Over the course of the last nine years Pixia has developed commercial-off-the-shelf software that represents a quantum leap in accessing ever-growing volumes of data.
The legacy approach to storing large datasets is to fragment them into thousands or millions of smaller chunks and store each chunk as a separate file. This is evident in full motion video where video streams are stored as independent two minute clips. 24 hours of video from a single source now results in 720 individual files on disk! It is also evident in large still image products, where imagery is split into tiles and each tile is saved as a separate file. CIB-1 for the CENTCOM AOR is approximately 1 terabyte but it is actually stored and delivered to users in over 3 million files in over 7 thousand directories!
Current operating systems are based on fundamental principles established in the 1970s and the 1980s.
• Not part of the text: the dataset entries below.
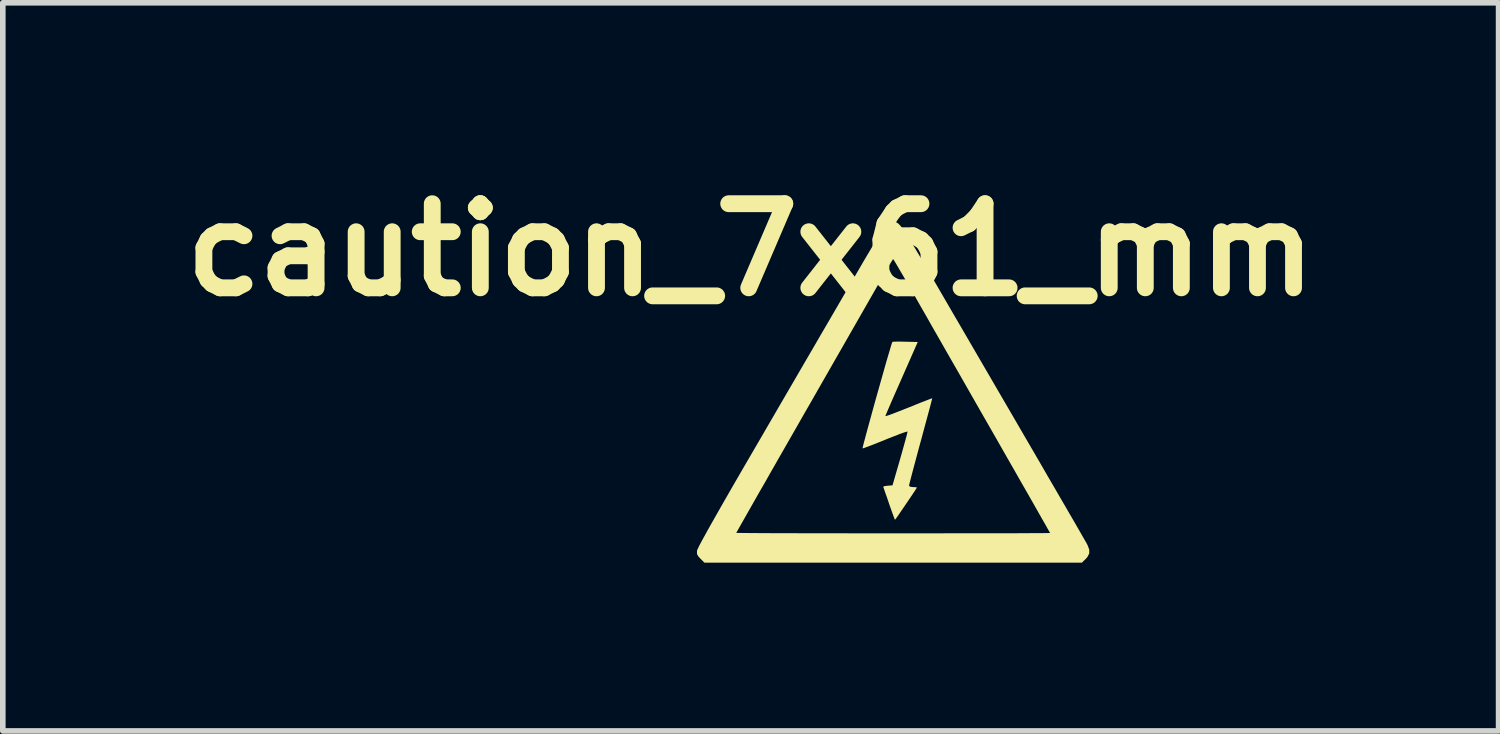
<source format=kicad_pcb>
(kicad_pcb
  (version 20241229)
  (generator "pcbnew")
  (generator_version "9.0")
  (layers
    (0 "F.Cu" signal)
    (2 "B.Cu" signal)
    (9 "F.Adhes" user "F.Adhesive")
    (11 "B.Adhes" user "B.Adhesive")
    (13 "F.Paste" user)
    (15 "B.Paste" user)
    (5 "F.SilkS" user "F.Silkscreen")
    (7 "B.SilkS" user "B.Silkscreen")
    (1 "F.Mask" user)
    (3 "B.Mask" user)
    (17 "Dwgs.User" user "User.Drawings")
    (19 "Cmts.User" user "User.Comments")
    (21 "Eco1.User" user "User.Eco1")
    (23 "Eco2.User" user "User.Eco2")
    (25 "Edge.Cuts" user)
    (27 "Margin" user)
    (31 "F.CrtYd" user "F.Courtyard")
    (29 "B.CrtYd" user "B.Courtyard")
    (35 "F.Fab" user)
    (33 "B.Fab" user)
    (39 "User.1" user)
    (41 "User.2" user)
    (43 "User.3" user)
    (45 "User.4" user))
  (footprint "caution_7x61_mm"
    (layer "F.Cu")
    (at 12.876 3.944)
    (property "Reference" "caution_7x61_mm" (at -2.54 -2.54 0) (layer "F.SilkS") (effects (font (size 1.5 1.5) (thickness 0.3))))
    (attr board_only exclude_from_pos_files exclude_from_bom)
    (fp_poly (pts (xy 0.14 -0.903) (xy 0.216 -0.901) (xy 0.438 -0.896) (xy 0.15 -0.242) (xy 0.083 -0.09) (xy 0.021 0.05) (xy -0.033 0.174) (xy -0.078 0.278) (xy -0.112 0.358) (xy -0.133 0.409) (xy -0.14 0.426) (xy -0.123 0.423) (xy -0.073 0.407) (xy 0.003 0.379) (xy 0.101 0.341) (xy 0.215 0.296) (xy 0.276 0.272) (xy 0.397 0.223) (xy 0.504 0.18) (xy 0.592 0.146) (xy 0.657 0.121) (xy 0.692 0.108) (xy 0.696 0.107) (xy 0.692 0.126) (xy 0.678 0.181) (xy 0.656 0.265) (xy 0.626 0.377) (xy 0.59 0.51) (xy 0.549 0.661) (xy 0.505 0.826) (xy 0.491 0.876) (xy 0.445 1.045) (xy 0.403 1.202) (xy 0.365 1.344) (xy 0.333 1.465) (xy 0.308 1.561) (xy 0.291 1.629) (xy 0.283 1.663) (xy 0.283 1.665) (xy 0.3 1.684) (xy 0.35 1.691) (xy 0.352 1.691) (xy 0.399 1.693) (xy 0.422 1.698) (xy 0.423 1.699) (xy 0.412 1.718) (xy 0.383 1.763) (xy 0.34 1.828) (xy 0.288 1.905) (xy 0.231 1.989) (xy 0.174 2.073) (xy 0.121 2.15) (xy 0.077 2.214) (xy 0.046 2.257) (xy 0.032 2.274) (xy 0.032 2.274) (xy 0.024 2.256) (xy 0.005 2.207) (xy -0.022 2.132) (xy -0.055 2.04) (xy -0.073 1.988) (xy -0.107 1.887) (xy -0.138 1.8) (xy -0.161 1.733) (xy -0.175 1.694) (xy -0.177 1.688) (xy -0.164 1.677) (xy -0.121 1.669) (xy -0.098 1.667) (xy -0.012 1.66) (xy 0.125 1.187) (xy 0.162 1.056) (xy 0.195 0.937) (xy 0.223 0.837) (xy 0.243 0.761) (xy 0.254 0.713) (xy 0.256 0.701) (xy 0.237 0.704) (xy 0.186 0.72) (xy 0.109 0.748) (xy 0.012 0.786) (xy -0.101 0.83) (xy -0.141 0.847) (xy -0.258 0.894) (xy -0.362 0.935) (xy -0.448 0.968) (xy -0.51 0.991) (xy -0.543 1.001) (xy -0.546 1.001) (xy -0.543 0.982) (xy -0.53 0.928) (xy -0.508 0.845) (xy -0.479 0.737) (xy -0.444 0.608) (xy -0.404 0.463) (xy -0.361 0.306) (xy -0.316 0.143) (xy -0.269 -0.023) (xy -0.223 -0.187) (xy -0.178 -0.345) (xy -0.137 -0.491) (xy -0.099 -0.622) (xy -0.066 -0.732) (xy -0.041 -0.818) (xy -0.023 -0.875) (xy -0.014 -0.898) (xy -0.014 -0.898) (xy 0.008 -0.901) (xy 0.063 -0.903)) (stroke (width 0) (type solid)) (fill yes) (layer "F.SilkS"))
    (fp_poly (pts (xy 0.025 -3.038) (xy 0.048 -3.033) (xy 0.071 -3.022) (xy 0.097 -3.002) (xy 0.127 -2.971) (xy 0.163 -2.926) (xy 0.205 -2.865) (xy 0.258 -2.785) (xy 0.32 -2.683) (xy 0.396 -2.557) (xy 0.486 -2.405) (xy 0.592 -2.224) (xy 0.716 -2.011) (xy 0.758 -1.939) (xy 1.038 -1.457) (xy 1.299 -1.009) (xy 1.541 -0.593) (xy 1.765 -0.208) (xy 1.971 0.146) (xy 2.161 0.472) (xy 2.334 0.77) (xy 2.492 1.041) (xy 2.635 1.287) (xy 2.763 1.509) (xy 2.879 1.708) (xy 2.981 1.884) (xy 3.072 2.04) (xy 3.151 2.177) (xy 3.22 2.295) (xy 3.278 2.396) (xy 3.327 2.481) (xy 3.367 2.551) (xy 3.4 2.608) (xy 3.425 2.652) (xy 3.444 2.684) (xy 3.456 2.707) (xy 3.463 2.72) (xy 3.464 2.721) (xy 3.496 2.806) (xy 3.496 2.875) (xy 3.462 2.94) (xy 3.434 2.971) (xy 3.365 3.039) (xy 0 3.039) (xy -3.365 3.039) (xy -3.436 2.968) (xy -3.479 2.921) (xy -3.498 2.882) (xy -3.498 2.836) (xy -3.497 2.822) (xy -3.484 2.791) (xy -3.452 2.725) (xy -3.399 2.626) (xy -3.333 2.507) (xy -2.798 2.507) (xy -2.778 2.508) (xy -2.72 2.509) (xy -2.627 2.51) (xy -2.5 2.511) (xy -2.342 2.512) (xy -2.155 2.513) (xy -1.942 2.513) (xy -1.705 2.514) (xy -1.445 2.515) (xy -1.166 2.515) (xy -0.869 2.515) (xy -0.558 2.516) (xy -0.233 2.516) (xy 0 2.516) (xy 0.332 2.516) (xy 0.653 2.516) (xy 0.96 2.515) (xy 1.252 2.515) (xy 1.525 2.515) (xy 1.779 2.515) (xy 2.009 2.514) (xy 2.215 2.514) (xy 2.393 2.513) (xy 2.542 2.512) (xy 2.659 2.512) (xy 2.741 2.511) (xy 2.788 2.51) (xy 2.798 2.51) (xy 2.788 2.492) (xy 2.759 2.442) (xy 2.714 2.361) (xy 2.652 2.253) (xy 2.576 2.119) (xy 2.487 1.962) (xy 2.386 1.785) (xy 2.274 1.59) (xy 2.154 1.379) (xy 2.025 1.154) (xy 1.891 0.919) (xy 1.837 0.824) (xy 1.688 0.564) (xy 1.536 0.299) (xy 1.384 0.033) (xy 1.234 -0.23) (xy 1.088 -0.485) (xy 0.948 -0.729) (xy 0.818 -0.957) (xy 0.698 -1.166) (xy 0.593 -1.352) (xy 0.502 -1.51) (xy 0.443 -1.614) (xy 0.352 -1.774) (xy 0.267 -1.922) (xy 0.19 -2.055) (xy 0.123 -2.169) (xy 0.069 -2.262) (xy 0.029 -2.329) (xy 0.006 -2.366) (xy 0 -2.374) (xy -0.013 -2.357) (xy -0.042 -2.311) (xy -0.084 -2.241) (xy -0.135 -2.153) (xy -0.184 -2.067) (xy -0.216 -2.01) (xy -0.267 -1.921) (xy -0.335 -1.802) (xy -0.419 -1.655) (xy -0.517 -1.484) (xy -0.628 -1.29) (xy -0.75 -1.077) (xy -0.882 -0.846) (xy -1.022 -0.602) (xy -1.169 -0.345) (xy -1.322 -0.078) (xy -1.478 0.195) (xy -1.578 0.368) (xy -1.732 0.638) (xy -1.881 0.898) (xy -2.023 1.146) (xy -2.157 1.38) (xy -2.281 1.599) (xy -2.396 1.798) (xy -2.498 1.978) (xy -2.587 2.134) (xy -2.662 2.267) (xy -2.722 2.372) (xy -2.765 2.449) (xy -2.791 2.494) (xy -2.798 2.507) (xy -3.333 2.507) (xy -3.326 2.493) (xy -3.232 2.326) (xy -3.118 2.125) (xy -2.984 1.89) (xy -2.829 1.621) (xy -2.653 1.317) (xy -2.456 0.979) (xy -2.425 0.926) (xy -2.264 0.649) (xy -2.098 0.363) (xy -1.928 0.071) (xy -1.758 -0.221) (xy -1.59 -0.51) (xy -1.426 -0.791) (xy -1.27 -1.06) (xy -1.123 -1.311) (xy -0.989 -1.542) (xy -0.87 -1.747) (xy -0.768 -1.922) (xy -0.758 -1.939) (xy -0.628 -2.162) (xy -0.517 -2.353) (xy -0.422 -2.513) (xy -0.342 -2.647) (xy -0.276 -2.756) (xy -0.22 -2.842) (xy -0.175 -2.909) (xy -0.137 -2.959) (xy -0.106 -2.994) (xy -0.079 -3.017) (xy -0.055 -3.031) (xy -0.032 -3.037) (xy -0.008 -3.039) (xy 0 -3.039)) (stroke (width 0) (type solid)) (fill yes) (layer "F.SilkS")))
  (gr_rect
    (start -3 -3)
    (end 23.671 9.983)
    (stroke (width 0.1) (type default))
    (fill no)
    (layer "Edge.Cuts")))
</source>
The idea of dealing with thousands of terabytes of storage containing varied chunks of data is a recent event. A good example of standard input/output (I/O) from a storage device failing to perform is in the system cache. With the cache constantly filling, CPU bound processes that utilize the data spend more time swapping pages to and from secondary memory instead of actually processing the data.
Pixia has developed a technology where files are placed in a single container which is in turn stored as a single file on top of the file system. The immediate and obvious benefit of this is improved data management via a massive reduction in the number of files stored on disk. In the examples mentioned previously, users would store one file (versus 720 files) for 24 hours of video and would store one file (versus over 3 million) for CIB-1.
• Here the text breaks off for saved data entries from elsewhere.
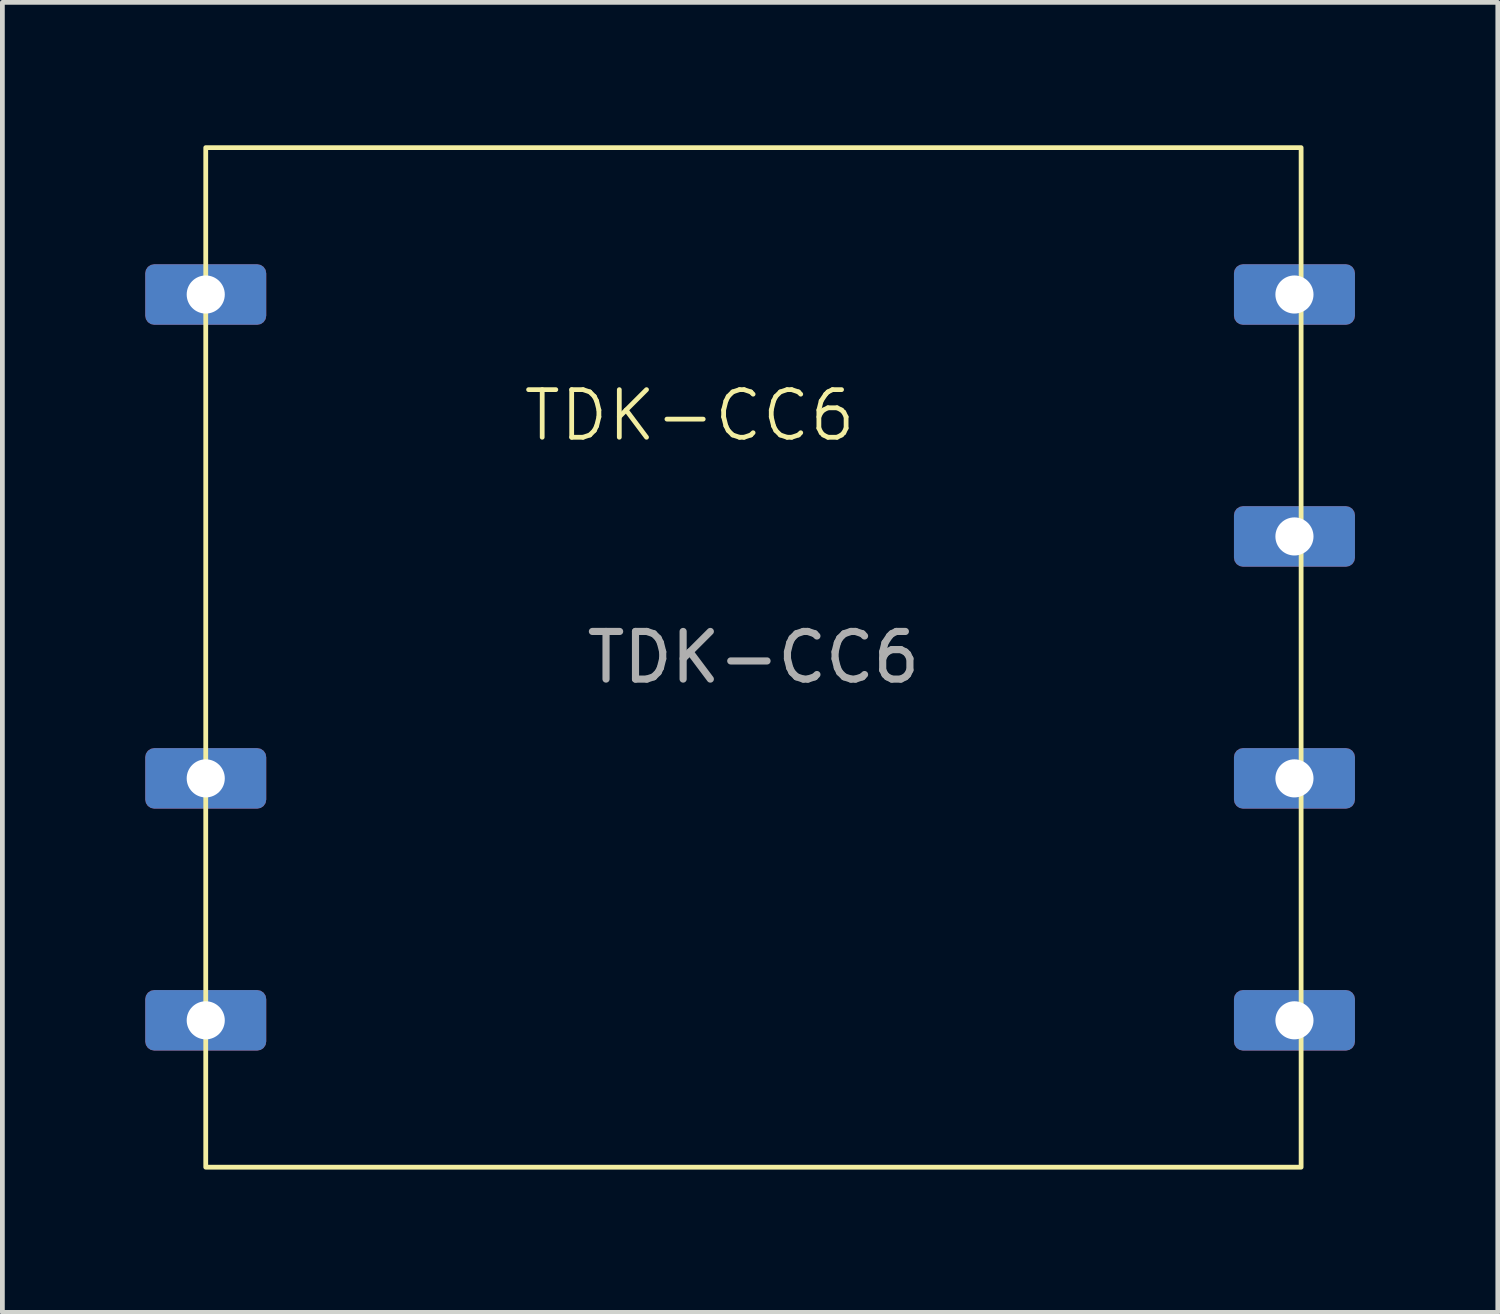
<source format=kicad_pcb>
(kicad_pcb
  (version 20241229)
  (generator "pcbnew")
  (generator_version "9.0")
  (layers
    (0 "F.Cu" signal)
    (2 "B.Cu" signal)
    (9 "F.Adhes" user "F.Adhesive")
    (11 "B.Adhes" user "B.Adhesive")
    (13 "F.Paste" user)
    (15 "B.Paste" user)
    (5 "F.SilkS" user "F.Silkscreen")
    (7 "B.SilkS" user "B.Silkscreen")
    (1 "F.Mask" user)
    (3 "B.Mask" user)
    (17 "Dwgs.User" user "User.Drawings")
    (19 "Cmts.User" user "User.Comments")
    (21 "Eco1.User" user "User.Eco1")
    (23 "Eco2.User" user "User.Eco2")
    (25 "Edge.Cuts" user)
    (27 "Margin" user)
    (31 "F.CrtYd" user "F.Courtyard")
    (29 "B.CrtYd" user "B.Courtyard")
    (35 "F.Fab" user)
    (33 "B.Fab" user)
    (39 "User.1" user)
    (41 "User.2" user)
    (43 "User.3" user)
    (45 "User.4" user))
  (footprint "TDK-CC6"
    (layer "F.Cu")
    (at 1.27 3.134)
    (property "Reference" "TDK-CC6" (at 10.16 2.54 0) (unlocked yes) (layer "F.SilkS") (effects (font (size 1 1) (thickness 0.1))))
    (attr through_hole)
    (fp_rect (start 0 -3.084) (end 23 18.324) (stroke (width 0.1) (type default)) (fill no) (layer "F.SilkS"))
    (fp_text user "${REFERENCE}" (at 11.5 7.62 0) (unlocked yes) (layer "F.Fab") (effects (font (size 1 1) (thickness 0.15))))
    (pad "1" thru_hole roundrect (at 0 0) (size 2.54 1.27) (drill 0.8) (layers "*.Cu" "*.Mask") (roundrect_rratio 0.15))
    (pad "2" thru_hole roundrect (at 0 10.16) (size 2.54 1.27) (drill 0.8) (layers "*.Cu" "*.Mask") (roundrect_rratio 0.15))
    (pad "3" thru_hole roundrect (at 0 15.24) (size 2.54 1.27) (drill 0.8) (layers "*.Cu" "*.Mask") (roundrect_rratio 0.15))
    (pad "4" thru_hole roundrect (at 22.86 15.24) (size 2.54 1.27) (drill 0.8) (layers "*.Cu" "*.Mask") (roundrect_rratio 0.15))
    (pad "5" thru_hole roundrect (at 22.86 10.16) (size 2.54 1.27) (drill 0.8) (layers "*.Cu" "*.Mask") (roundrect_rratio 0.15))
    (pad "6" thru_hole roundrect (at 22.86 5.08) (size 2.54 1.27) (drill 0.8) (layers "*.Cu" "*.Mask") (roundrect_rratio 0.15))
    (pad "7" thru_hole roundrect (at 22.86 0) (size 2.54 1.27) (drill 0.8) (layers "*.Cu" "*.Mask") (roundrect_rratio 0.15)))
  (gr_rect
    (start -3 -3)
    (end 28.4 24.507)
    (stroke (width 0.1) (type default))
    (fill no)
    (layer "Edge.Cuts")))
</source>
In addition to the data management benefits of logically consolidating files on disk, there is a huge performance improvement when accessing the individual files embedded within the container. Merely opening and closing files is a very time consuming process that can now be virtually eliminated by opening and closing one single container file instead of thousands of actual data files. A good example of this is wide area persistent surveillance where individual frames are stored as files on disk. To play back the frames at high enough rates to create motion video is a challenge, especially when each frame has to be read from a separate file. With Pixia's technology these frames are all placed in a single container and playback is extremely fast. Even on laptops with internal hard drives, Pixia is able to play back the wide area persistent surveillance at over 30 frames per second.
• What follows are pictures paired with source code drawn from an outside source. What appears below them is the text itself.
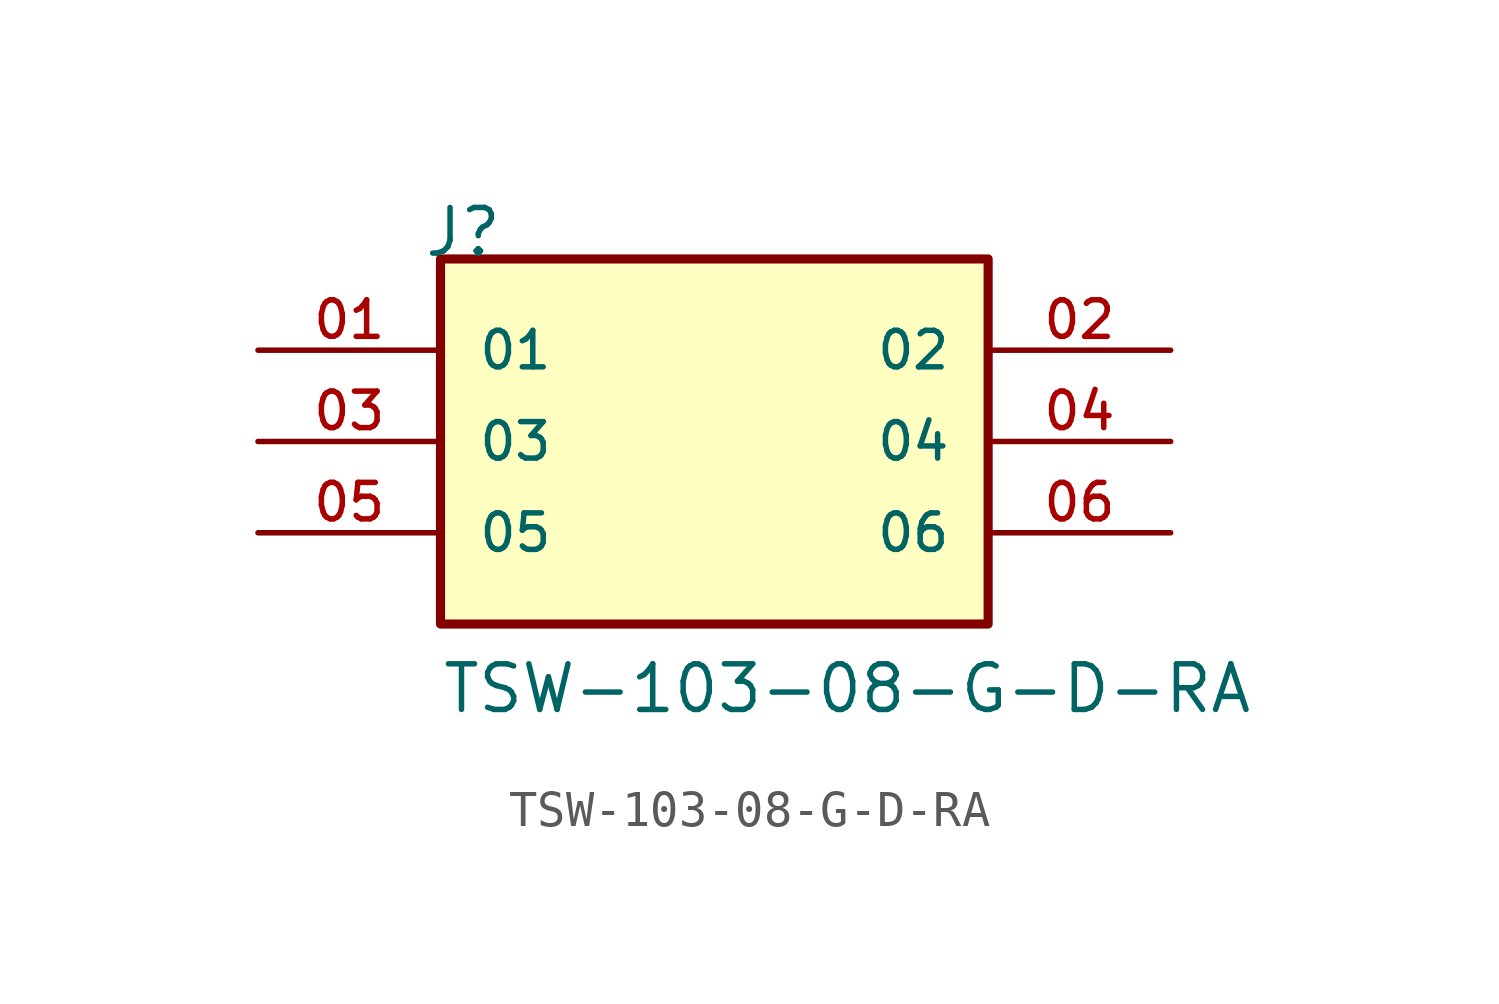
<source format=kicad_sym>
(kicad_symbol_lib
  (version 20211014)
  (generator kicad_symbol_editor)
  (symbol "TSW-103-08-G-D-RA"
    (pin_names
      (offset 1.016))
    (property "Reference" "J"
      (at -8.12 5.08 0)
      (effects (font (size 1.27 1.27)) (justify bottom left)))
    (property "Value" "TSW-103-08-G-D-RA"
      (at -7.62 -7.62 0)
      (effects (font (size 1.27 1.27)) (justify bottom left)))
    (symbol "TSW-103-08-G-D-RA_0_0"
      (rectangle (start -7.62 -5.08) (end 7.62 5.08) (stroke (width 0.254)) (fill (type background)))
      (pin passive line (at -12.7 2.54 0) (length 5.08) (name "01" (effects (font (size 1.016 1.016)))) (number "01" (effects (font (size 1.016 1.016)))))
      (pin passive line (at 12.7 2.54 180.0) (length 5.08) (name "02" (effects (font (size 1.016 1.016)))) (number "02" (effects (font (size 1.016 1.016)))))
      (pin passive line (at -12.7 0.0 0) (length 5.08) (name "03" (effects (font (size 1.016 1.016)))) (number "03" (effects (font (size 1.016 1.016)))))
      (pin passive line (at 12.7 0.0 180.0) (length 5.08) (name "04" (effects (font (size 1.016 1.016)))) (number "04" (effects (font (size 1.016 1.016)))))
      (pin passive line (at -12.7 -2.54 0) (length 5.08) (name "05" (effects (font (size 1.016 1.016)))) (number "05" (effects (font (size 1.016 1.016)))))
      (pin passive line (at 12.7 -2.54 180.0) (length 5.08) (name "06" (effects (font (size 1.016 1.016)))) (number "06" (effects (font (size 1.016 1.016))))))))
</source>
Pixia's technology is agnostic to the actual data being containerized. This is not a compression technology and most users of Pixia prefer leaving all of their data uncompressed, but compression can be used where necessary. Additionally, the software enables the user to index the data being containerized beyond the record level all the way to the byte level. This enables metadata to be stored at virtually any level of fidelity desired by the user. Instead of having metadata assigned to a single 2 minute video clip the user can now assign metadata to a specific region of a single frame.
Pixia has SOA servers that serve data to clients using standard protocols. The data can be converted on-the-fly to many different formats based on the client's requirements.